#### Prompt
Everything in the listing below from the line containing "microscopy captured an" through the line containing "histopathology image exhibits" must be repeated exactly; the remaining lines are not wanted.

#### Data extracts
══════════════════════════════
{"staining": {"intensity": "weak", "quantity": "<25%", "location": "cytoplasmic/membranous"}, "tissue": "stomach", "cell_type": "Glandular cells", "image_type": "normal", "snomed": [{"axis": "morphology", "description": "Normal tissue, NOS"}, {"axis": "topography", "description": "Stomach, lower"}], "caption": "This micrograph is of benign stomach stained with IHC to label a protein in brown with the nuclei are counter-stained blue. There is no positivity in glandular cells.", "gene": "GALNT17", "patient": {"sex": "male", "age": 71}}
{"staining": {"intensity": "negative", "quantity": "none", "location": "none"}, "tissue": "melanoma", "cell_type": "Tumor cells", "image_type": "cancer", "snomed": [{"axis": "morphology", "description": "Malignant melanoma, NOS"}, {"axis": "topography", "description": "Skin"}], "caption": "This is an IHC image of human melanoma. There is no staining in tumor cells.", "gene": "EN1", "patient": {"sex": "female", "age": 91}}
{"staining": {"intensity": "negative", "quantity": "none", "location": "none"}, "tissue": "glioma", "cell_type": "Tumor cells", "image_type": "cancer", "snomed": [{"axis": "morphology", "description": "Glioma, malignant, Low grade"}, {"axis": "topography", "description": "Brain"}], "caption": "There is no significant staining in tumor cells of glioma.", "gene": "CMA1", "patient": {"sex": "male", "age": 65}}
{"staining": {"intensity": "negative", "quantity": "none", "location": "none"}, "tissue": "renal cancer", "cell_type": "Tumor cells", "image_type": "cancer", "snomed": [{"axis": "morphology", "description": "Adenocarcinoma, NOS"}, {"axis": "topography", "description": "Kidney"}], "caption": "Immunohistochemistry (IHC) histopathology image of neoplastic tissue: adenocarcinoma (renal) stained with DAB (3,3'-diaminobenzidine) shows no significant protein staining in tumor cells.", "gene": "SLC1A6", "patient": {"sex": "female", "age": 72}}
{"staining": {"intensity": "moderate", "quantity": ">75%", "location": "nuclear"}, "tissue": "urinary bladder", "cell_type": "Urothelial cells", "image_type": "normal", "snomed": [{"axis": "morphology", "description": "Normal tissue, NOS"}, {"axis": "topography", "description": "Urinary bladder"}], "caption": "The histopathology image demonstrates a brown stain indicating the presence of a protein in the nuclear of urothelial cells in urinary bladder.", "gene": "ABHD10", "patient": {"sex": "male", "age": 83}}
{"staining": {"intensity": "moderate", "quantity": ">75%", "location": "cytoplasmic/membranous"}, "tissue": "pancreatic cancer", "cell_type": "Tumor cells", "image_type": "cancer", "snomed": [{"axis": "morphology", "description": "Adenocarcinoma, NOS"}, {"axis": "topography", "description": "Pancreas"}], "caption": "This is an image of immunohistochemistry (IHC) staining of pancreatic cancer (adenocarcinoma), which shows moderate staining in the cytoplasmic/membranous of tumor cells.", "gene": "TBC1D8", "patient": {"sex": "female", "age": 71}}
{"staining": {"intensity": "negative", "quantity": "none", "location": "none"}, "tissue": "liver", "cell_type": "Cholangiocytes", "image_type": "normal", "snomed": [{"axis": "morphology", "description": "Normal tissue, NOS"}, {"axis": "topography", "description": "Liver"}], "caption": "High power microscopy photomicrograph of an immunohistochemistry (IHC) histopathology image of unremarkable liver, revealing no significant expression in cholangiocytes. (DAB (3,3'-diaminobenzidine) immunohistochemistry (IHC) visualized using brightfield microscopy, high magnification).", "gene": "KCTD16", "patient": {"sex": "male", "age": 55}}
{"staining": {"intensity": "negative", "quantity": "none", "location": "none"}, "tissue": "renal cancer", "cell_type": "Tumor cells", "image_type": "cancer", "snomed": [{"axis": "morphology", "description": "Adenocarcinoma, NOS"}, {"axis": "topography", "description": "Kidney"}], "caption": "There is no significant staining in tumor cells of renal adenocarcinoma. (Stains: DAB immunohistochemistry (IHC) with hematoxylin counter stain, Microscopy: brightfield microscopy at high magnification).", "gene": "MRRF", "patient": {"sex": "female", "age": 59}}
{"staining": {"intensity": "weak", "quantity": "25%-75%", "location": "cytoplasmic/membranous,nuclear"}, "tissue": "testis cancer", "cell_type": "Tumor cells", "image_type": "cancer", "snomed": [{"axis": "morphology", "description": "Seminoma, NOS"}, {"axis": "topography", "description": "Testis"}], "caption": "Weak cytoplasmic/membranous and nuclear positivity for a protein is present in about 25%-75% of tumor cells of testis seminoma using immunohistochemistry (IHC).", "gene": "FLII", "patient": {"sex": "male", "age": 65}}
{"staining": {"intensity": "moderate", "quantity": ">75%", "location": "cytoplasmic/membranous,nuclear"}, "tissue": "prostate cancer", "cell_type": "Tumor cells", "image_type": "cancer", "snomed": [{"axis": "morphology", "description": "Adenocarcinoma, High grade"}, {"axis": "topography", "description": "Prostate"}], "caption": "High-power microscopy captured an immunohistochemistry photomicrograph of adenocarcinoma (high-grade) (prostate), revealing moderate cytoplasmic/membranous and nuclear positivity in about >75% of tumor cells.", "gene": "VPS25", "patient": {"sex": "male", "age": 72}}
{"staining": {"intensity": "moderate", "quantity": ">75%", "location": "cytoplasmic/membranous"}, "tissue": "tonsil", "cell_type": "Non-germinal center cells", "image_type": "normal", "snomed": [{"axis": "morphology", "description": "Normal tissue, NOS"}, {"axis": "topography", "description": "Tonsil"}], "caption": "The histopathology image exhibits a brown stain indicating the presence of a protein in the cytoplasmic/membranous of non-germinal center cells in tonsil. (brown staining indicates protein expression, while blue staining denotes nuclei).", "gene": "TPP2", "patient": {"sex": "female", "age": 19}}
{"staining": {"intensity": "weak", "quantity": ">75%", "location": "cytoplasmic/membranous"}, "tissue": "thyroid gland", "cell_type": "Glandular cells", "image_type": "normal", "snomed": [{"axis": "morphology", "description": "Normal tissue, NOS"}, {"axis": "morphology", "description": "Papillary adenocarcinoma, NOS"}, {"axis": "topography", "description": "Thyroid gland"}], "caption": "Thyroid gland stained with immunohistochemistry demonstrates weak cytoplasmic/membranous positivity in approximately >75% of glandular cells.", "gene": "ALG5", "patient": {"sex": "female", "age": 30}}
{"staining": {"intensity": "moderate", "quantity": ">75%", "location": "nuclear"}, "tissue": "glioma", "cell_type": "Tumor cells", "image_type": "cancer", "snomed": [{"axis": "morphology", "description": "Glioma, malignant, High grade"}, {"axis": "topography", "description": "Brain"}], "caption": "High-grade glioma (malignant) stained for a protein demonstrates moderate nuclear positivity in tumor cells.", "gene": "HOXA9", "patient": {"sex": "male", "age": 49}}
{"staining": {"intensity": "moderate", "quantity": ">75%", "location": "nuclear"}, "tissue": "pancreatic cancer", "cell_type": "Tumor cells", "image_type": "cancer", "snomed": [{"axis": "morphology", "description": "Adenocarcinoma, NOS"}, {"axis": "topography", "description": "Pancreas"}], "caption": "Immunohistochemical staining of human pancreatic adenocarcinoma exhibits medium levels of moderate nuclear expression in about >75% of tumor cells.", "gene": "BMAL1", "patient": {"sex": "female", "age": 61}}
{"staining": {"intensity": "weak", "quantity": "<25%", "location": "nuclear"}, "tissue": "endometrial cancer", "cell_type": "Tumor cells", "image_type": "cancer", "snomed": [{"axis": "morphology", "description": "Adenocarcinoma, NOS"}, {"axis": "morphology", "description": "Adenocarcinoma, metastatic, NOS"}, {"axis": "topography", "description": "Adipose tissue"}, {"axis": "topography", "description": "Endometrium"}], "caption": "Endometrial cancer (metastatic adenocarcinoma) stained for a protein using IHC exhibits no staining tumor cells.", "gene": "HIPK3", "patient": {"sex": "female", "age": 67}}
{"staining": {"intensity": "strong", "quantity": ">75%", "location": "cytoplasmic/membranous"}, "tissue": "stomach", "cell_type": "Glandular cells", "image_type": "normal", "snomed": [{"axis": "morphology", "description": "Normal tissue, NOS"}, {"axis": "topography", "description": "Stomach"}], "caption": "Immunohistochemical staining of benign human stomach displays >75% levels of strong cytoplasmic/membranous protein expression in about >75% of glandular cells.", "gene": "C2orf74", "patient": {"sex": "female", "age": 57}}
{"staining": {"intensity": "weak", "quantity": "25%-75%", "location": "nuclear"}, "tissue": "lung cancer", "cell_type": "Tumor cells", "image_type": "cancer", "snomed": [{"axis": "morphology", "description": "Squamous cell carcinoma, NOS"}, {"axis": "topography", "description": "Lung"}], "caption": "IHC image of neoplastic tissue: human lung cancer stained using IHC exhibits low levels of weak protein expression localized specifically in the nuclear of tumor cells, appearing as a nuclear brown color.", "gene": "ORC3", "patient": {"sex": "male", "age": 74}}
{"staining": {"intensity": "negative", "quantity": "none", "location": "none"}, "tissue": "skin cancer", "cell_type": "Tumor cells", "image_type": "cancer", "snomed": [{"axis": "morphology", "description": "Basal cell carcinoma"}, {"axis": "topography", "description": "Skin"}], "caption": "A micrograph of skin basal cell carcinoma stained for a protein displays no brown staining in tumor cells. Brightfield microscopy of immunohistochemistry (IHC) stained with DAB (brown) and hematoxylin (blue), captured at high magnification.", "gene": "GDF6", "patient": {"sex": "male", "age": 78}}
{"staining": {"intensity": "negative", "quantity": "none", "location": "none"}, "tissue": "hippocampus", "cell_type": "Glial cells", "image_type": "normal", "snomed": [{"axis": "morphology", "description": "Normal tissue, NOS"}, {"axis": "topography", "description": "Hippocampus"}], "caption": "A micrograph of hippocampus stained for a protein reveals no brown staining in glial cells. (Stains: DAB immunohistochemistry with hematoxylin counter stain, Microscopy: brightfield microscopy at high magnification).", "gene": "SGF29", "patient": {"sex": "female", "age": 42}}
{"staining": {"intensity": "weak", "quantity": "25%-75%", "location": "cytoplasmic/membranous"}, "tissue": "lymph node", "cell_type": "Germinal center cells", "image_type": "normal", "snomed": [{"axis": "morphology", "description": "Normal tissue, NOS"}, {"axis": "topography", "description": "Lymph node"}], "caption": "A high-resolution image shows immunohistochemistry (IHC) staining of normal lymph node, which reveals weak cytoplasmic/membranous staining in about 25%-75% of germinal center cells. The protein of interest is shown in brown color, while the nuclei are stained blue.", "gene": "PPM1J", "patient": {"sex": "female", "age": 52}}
══════════════════════════════
#### Solution to the exercise
{"staining": {"intensity": "moderate", "quantity": ">75%", "location": "cytoplasmic/membranous,nuclear"}, "tissue": "prostate cancer", "cell_type": "Tumor cells", "image_type": "cancer", "snomed": [{"axis": "morphology", "description": "Adenocarcinoma, High grade"}, {"axis": "topography", "description": "Prostate"}], "caption": "High-power microscopy captured an immunohistochemistry photomicrograph of adenocarcinoma (high-grade) (prostate), revealing moderate cytoplasmic/membranous and nuclear positivity in about >75% of tumor cells.", "gene": "VPS25", "patient": {"sex": "male", "age": 72}}
{"staining": {"intensity": "moderate", "quantity": ">75%", "location": "cytoplasmic/membranous"}, "tissue": "tonsil", "cell_type": "Non-germinal center cells", "image_type": "normal", "snomed": [{"axis": "morphology", "description": "Normal tissue, NOS"}, {"axis": "topography", "description": "Tonsil"}], "caption": "The histopathology image exhibits a brown stain indicating the presence of a protein in the cytoplasmic/membranous of non-germinal center cells in tonsil. (brown staining indicates protein expression, while blue staining denotes nuclei).", "gene": "TPP2", "patient": {"sex": "female", "age": 19}}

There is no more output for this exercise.